Stored data entries:
# # # # # # #

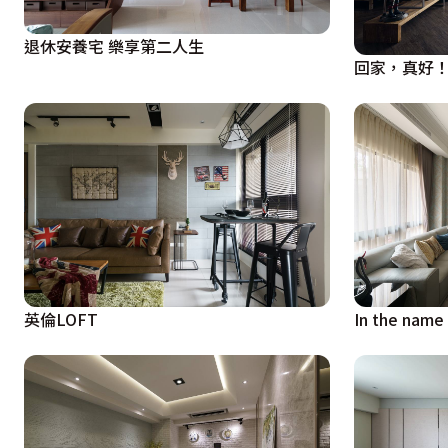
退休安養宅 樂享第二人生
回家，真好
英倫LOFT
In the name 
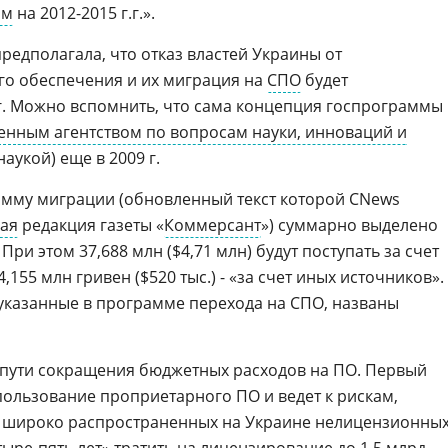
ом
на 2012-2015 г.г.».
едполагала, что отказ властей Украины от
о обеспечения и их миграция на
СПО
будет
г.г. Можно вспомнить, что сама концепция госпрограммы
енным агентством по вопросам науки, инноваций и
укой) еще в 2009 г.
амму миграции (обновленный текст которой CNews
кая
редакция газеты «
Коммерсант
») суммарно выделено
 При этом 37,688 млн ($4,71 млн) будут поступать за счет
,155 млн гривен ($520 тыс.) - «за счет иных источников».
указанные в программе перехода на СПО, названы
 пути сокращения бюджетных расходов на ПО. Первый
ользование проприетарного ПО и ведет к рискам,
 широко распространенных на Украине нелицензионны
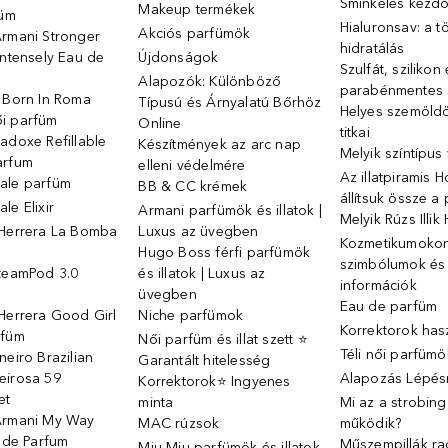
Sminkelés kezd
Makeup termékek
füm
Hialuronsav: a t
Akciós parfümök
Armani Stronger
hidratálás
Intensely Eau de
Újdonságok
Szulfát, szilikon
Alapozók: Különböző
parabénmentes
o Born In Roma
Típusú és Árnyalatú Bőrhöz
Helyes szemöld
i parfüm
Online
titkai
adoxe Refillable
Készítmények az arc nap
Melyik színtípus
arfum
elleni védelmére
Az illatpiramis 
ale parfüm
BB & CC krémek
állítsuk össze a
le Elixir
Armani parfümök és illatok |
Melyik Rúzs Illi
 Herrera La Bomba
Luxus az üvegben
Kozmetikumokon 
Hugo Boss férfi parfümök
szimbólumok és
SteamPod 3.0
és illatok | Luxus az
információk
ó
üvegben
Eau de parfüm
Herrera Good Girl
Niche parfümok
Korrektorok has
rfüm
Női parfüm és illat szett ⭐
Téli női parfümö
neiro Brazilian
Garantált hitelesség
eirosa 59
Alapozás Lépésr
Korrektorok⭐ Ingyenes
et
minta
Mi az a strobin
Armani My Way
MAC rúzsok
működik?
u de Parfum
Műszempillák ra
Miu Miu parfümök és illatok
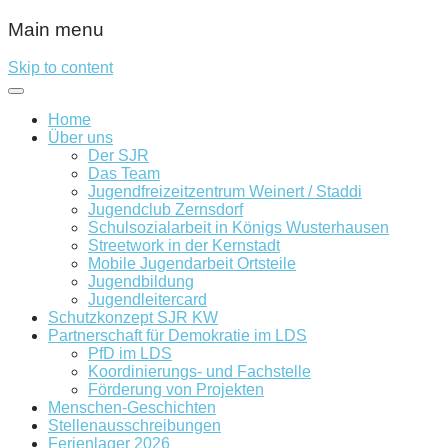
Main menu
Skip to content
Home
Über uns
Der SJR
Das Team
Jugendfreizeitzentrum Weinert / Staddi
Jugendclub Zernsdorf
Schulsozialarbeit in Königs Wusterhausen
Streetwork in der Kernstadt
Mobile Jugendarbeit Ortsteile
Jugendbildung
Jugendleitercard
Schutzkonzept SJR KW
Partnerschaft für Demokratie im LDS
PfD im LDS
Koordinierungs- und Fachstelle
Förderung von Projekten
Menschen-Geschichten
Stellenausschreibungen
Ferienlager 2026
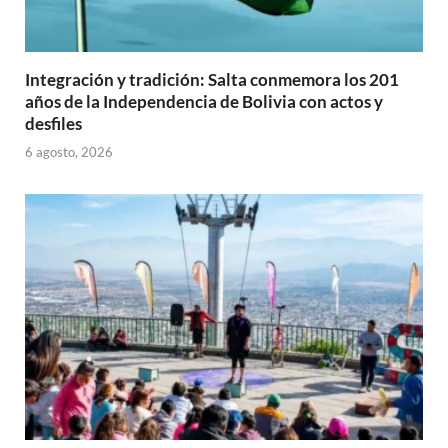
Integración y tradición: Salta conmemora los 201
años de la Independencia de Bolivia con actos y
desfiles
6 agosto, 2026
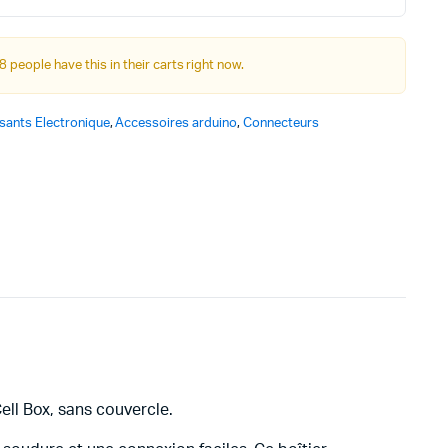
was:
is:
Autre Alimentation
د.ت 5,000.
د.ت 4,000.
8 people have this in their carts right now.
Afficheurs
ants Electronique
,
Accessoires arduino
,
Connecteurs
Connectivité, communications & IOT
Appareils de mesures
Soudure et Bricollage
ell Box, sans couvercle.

# # # # # # #

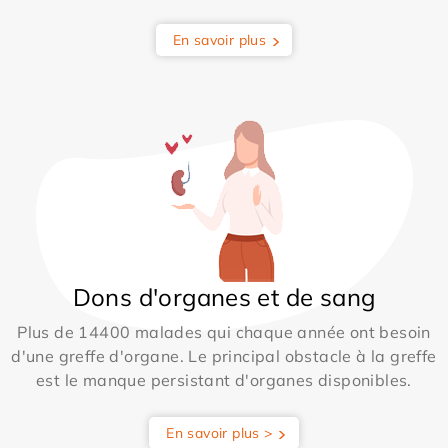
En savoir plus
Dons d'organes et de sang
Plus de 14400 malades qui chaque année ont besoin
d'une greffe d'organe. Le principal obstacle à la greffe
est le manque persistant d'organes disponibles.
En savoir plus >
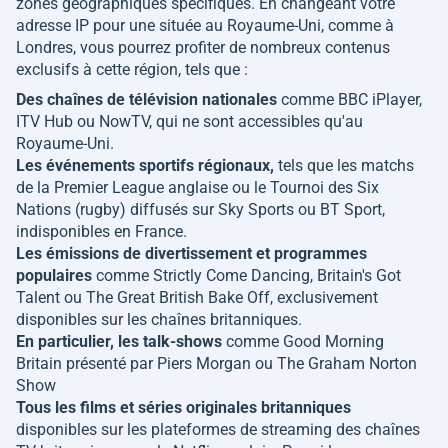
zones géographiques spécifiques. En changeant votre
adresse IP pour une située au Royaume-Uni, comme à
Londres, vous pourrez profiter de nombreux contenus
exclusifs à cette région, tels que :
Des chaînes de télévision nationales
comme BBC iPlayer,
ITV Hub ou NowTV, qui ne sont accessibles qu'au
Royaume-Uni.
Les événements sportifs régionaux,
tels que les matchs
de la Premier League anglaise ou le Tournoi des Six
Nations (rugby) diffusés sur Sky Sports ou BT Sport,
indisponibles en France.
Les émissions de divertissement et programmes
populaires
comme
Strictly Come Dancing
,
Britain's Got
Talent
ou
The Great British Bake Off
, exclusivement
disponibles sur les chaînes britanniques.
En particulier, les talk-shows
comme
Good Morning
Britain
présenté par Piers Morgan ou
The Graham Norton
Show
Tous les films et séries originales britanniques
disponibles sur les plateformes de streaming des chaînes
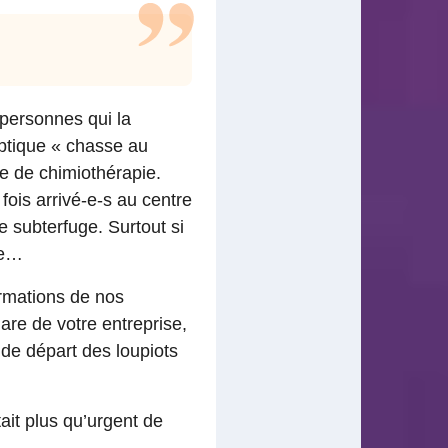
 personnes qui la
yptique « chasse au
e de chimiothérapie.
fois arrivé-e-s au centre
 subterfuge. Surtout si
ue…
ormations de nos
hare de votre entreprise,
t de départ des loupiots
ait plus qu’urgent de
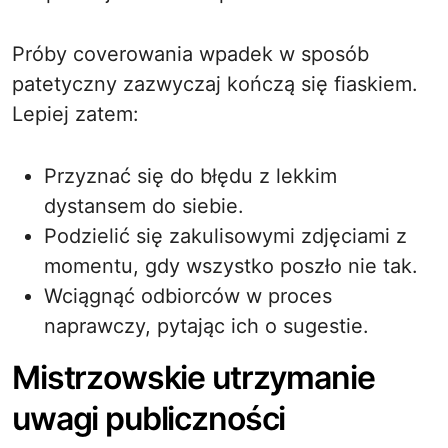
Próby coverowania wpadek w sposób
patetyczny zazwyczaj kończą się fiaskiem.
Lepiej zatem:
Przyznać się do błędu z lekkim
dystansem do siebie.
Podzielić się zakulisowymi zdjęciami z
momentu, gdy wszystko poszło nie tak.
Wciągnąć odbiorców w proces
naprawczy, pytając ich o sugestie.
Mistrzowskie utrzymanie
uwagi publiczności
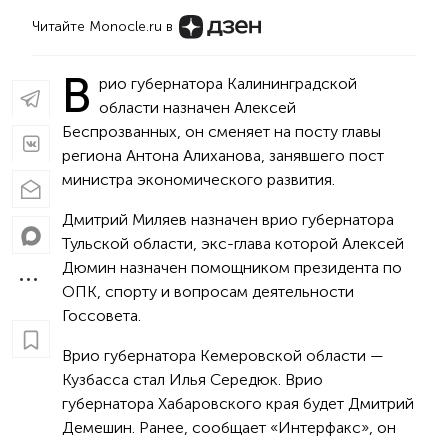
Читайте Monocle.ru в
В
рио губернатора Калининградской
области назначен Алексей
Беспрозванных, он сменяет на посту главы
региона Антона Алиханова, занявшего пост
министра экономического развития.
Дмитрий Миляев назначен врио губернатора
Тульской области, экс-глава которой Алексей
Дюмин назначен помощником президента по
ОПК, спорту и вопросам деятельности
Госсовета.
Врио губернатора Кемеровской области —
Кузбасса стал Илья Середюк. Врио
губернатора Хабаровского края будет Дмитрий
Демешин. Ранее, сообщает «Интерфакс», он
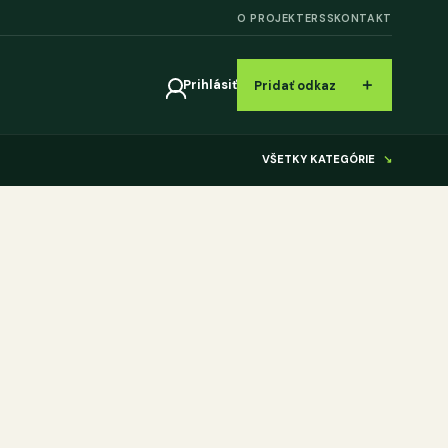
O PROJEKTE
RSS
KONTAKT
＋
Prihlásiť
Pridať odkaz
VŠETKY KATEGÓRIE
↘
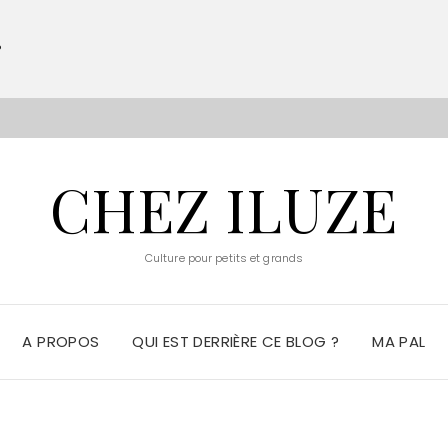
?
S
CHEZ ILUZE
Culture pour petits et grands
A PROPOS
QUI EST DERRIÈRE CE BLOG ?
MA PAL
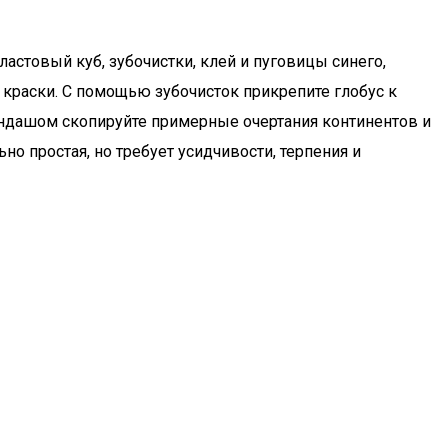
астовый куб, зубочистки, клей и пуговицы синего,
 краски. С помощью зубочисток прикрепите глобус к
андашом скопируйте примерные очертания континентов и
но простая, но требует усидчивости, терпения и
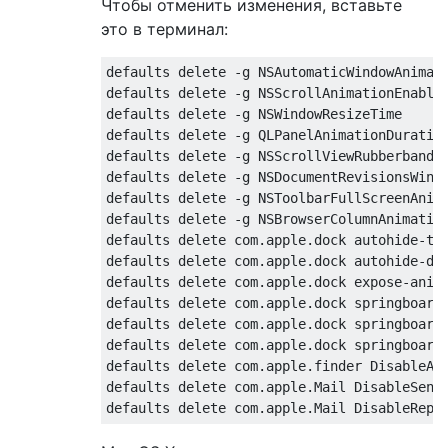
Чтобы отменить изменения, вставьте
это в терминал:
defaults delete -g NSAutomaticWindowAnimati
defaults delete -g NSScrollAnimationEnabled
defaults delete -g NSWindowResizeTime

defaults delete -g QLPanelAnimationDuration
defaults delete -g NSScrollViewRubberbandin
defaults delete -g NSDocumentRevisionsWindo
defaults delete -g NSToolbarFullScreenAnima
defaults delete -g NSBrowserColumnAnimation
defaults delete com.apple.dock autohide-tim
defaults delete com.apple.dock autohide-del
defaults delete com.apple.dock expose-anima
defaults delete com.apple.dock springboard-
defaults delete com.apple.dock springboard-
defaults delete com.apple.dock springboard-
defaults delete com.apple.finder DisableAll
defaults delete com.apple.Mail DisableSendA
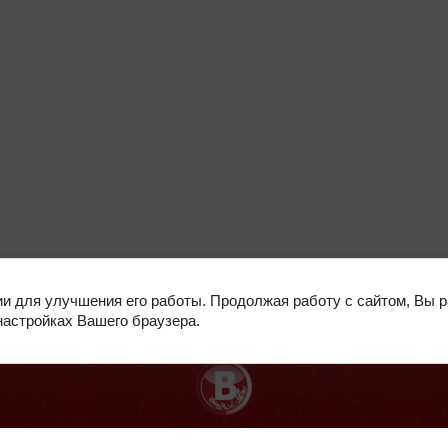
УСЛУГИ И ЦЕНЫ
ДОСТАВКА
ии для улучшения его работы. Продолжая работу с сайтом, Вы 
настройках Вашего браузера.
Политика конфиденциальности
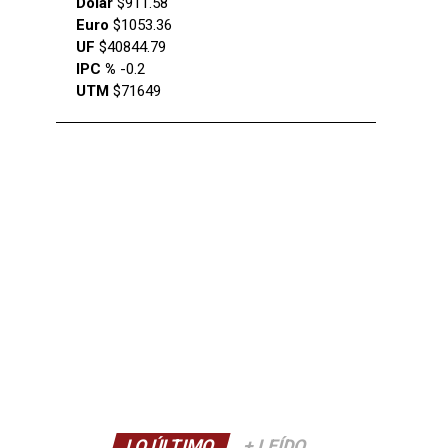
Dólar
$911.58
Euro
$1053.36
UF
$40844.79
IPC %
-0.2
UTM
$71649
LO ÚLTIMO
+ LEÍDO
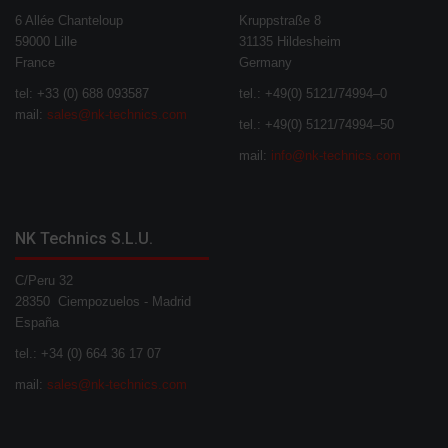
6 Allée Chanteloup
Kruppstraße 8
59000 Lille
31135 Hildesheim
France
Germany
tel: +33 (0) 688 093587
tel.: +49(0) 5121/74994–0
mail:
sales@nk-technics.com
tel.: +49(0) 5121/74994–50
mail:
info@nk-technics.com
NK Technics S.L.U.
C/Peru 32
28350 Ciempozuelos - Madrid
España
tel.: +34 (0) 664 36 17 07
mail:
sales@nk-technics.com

# # # # # # #

Task details :: Copy all lines from the entries that contain the word "illatok".

Completed task ::
Armani parfümök és illatok |
és illatok | Luxus az
Miu Miu parfümök és illatok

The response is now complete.